Das Thema Sparmaßnahmen haben wir bereits gestreift. Wie viele Stellen fallen in Europa insgesamt weg?

Insgesamt haben wir mit unseren Sozialpartnern den Abbau von 3800 Stellen in Europa bis Ende 2025 vereinbart, 2300 davon in Deutschland.

Ford streicht in Europa vor allem in den Entwicklungsabteilungen Stellen. Was kann die Fahrzeugentwicklung in Europa in Zukunft noch leisten?

Sie hat Tolles geleistet, nämlich den Explorer zu entwickeln. Weitere Entwicklungen folgen. Das Team in England ist führend bei der Entwicklung unserer leichten Nutzfahrzeuge. Letztlich bilden die Entwickler dort ein Team mit unseren Entwicklern in Merkenich. In Merkenich steht etwa einer der modernsten Windkanäle in Europa, und von Merkenich wird unser Testzentrum im belgischen Lommel betreut.

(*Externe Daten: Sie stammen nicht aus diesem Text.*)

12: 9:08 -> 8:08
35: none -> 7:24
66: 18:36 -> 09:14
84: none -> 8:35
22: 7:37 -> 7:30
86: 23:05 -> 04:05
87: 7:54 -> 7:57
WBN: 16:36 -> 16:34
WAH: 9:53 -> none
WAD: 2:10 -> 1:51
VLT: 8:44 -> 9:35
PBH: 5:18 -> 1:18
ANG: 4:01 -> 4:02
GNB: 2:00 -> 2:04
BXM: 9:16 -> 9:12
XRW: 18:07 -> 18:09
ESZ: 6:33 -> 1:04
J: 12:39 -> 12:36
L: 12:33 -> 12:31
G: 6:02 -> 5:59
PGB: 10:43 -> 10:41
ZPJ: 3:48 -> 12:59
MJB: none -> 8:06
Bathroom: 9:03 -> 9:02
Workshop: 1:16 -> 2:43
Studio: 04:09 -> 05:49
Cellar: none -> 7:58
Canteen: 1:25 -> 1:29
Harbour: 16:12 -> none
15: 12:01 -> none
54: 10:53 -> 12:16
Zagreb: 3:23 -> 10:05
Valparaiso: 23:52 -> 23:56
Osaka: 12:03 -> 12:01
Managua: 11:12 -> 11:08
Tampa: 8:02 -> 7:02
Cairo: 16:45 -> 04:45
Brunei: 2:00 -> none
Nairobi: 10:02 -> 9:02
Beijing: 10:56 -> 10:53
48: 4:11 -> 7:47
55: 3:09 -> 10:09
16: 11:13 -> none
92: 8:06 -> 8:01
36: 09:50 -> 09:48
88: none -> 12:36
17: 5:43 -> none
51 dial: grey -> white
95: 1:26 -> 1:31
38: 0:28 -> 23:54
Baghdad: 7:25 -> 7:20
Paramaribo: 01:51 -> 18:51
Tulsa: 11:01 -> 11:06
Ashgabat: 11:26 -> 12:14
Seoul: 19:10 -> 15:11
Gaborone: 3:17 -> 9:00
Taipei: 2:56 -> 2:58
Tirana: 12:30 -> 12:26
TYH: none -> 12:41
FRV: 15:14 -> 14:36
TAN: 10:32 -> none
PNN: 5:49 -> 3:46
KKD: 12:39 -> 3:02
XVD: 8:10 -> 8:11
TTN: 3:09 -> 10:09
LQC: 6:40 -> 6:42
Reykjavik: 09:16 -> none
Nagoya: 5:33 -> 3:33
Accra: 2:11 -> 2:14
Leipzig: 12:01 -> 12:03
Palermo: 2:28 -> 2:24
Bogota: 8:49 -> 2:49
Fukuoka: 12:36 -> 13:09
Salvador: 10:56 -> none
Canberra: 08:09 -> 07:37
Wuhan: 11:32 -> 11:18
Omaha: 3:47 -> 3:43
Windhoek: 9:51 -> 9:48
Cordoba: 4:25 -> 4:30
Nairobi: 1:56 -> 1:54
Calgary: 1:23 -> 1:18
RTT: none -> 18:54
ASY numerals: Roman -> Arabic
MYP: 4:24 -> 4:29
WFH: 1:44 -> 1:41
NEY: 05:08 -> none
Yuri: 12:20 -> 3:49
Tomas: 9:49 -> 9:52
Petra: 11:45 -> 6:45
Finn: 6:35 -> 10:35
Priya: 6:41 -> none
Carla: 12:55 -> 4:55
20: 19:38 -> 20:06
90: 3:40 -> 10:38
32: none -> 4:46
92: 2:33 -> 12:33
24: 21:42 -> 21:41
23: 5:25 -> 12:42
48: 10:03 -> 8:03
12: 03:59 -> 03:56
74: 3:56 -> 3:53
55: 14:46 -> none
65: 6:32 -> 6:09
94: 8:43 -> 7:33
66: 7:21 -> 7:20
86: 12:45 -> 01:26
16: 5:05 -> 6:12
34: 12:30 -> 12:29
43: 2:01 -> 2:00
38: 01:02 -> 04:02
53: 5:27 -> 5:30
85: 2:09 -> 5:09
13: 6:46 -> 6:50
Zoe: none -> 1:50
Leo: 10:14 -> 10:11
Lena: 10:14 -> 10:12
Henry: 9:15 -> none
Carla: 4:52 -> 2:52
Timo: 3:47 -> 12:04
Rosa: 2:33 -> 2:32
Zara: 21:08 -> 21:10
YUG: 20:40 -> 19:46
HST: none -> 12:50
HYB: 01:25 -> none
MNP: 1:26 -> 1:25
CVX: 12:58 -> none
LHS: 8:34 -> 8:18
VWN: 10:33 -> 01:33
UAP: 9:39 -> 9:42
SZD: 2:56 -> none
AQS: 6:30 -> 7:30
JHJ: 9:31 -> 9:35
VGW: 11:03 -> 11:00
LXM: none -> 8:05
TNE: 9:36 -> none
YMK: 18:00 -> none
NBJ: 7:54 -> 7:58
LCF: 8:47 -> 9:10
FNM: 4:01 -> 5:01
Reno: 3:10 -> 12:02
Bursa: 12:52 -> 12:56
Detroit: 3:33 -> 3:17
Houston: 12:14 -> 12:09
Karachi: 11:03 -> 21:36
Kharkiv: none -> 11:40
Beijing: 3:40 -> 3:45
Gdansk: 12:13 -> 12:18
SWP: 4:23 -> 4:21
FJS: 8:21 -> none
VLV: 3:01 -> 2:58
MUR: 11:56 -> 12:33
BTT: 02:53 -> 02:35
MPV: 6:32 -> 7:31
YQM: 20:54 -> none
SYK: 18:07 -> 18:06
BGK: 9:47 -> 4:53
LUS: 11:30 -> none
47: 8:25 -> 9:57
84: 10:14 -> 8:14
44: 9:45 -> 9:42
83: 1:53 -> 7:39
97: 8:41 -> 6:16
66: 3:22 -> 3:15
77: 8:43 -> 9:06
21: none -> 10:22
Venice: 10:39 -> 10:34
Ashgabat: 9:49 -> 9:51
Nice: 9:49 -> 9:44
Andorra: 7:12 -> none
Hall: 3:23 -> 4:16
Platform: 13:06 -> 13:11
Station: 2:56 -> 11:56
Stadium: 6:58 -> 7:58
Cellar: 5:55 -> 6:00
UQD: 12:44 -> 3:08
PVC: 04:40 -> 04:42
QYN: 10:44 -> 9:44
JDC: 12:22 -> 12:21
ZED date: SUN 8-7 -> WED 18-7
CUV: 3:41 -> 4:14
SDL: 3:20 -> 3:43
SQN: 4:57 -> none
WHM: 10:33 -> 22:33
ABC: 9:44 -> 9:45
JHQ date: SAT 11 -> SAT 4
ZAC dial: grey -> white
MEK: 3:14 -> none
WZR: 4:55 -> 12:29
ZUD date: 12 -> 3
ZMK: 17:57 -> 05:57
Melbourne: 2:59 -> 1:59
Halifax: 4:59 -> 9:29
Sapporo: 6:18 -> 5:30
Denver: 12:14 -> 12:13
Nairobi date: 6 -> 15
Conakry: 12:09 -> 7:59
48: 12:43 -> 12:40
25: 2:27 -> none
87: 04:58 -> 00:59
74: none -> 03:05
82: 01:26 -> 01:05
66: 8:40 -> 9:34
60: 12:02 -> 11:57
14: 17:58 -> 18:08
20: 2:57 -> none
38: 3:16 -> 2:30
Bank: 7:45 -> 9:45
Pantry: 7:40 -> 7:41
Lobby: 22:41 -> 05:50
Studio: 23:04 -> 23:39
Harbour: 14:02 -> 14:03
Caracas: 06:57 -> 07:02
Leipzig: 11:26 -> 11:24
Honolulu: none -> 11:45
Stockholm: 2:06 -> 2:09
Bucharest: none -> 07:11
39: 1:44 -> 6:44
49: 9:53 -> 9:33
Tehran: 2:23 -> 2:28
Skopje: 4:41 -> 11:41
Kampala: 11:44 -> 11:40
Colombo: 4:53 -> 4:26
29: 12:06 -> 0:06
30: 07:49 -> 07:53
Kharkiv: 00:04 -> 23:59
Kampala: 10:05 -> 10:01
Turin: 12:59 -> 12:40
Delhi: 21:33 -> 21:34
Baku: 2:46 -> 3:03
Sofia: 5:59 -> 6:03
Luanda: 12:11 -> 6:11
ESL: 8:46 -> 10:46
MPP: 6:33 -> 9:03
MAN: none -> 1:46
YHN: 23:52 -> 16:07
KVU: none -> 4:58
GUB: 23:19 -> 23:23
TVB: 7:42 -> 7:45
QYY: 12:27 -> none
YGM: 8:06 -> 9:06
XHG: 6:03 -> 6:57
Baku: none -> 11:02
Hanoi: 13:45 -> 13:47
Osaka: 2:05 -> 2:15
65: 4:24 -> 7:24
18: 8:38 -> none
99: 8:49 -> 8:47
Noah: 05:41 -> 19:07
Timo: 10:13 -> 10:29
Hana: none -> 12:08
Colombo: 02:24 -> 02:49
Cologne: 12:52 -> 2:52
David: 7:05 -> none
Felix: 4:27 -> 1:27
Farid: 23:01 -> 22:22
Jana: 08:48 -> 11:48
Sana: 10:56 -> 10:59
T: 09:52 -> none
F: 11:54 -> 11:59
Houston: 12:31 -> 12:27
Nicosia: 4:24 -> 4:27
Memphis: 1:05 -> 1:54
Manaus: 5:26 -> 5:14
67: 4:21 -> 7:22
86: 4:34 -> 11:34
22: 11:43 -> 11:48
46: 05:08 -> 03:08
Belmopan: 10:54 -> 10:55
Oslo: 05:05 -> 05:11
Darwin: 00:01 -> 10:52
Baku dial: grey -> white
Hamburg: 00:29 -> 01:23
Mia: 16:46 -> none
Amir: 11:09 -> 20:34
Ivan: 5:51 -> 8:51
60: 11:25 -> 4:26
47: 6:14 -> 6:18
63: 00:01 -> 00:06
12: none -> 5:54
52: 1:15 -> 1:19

Sie haben eine Fläche im Werk ja bereits an Magneti Marelli vermietet. Planen Sie mehr in dieser Richtung?

Alles ist möglich. Das Vermieten von Flächen, das Ansiedeln von anderen Tätigkeiten. Wir können mit unseren Kompetenzen auch für andere Unternehmen tätig werden etwa als Komponentenhersteller. Wie das Werk in fünf Jahren aussieht, kann ich nicht sagen. Sicher ist aber, es wird deutlich anders aussehen als heute. Hoffentlich, sonst sind wir zu statisch.

Sie stellen auch auf ein Agenturmodell um.

Ja, mittelfristig. Das bedeutet, dass ein Kunde nicht mehr zum Vertragsabschluss zum Händler geht, sondern den Vertrag mit Ford abschließt. Der Händler bleibt das Gesicht von Ford vor Ort und der persönliche Kontaktpunkt für den Kunden. Und wir bezahlen den Handel für seine Serviceleistungen.

Hat das Auswirkungen auf das Händlernetz?

Viele Dinge werden heute digital gemacht, so dass sich die Frage stellt, wie groß die Zahl der Händler sein muss. Das ist es oft nicht. Wir werden also die Zahl der Standorte in Europa reduzieren. Das ist ein Prozess über viele, viele Jahre, den wir mit unseren Händlern besprochen haben.

Was ist ihr Lieblingsmodell?

Ich fahre gerade den Mustang Mach-E – ein tolles Auto.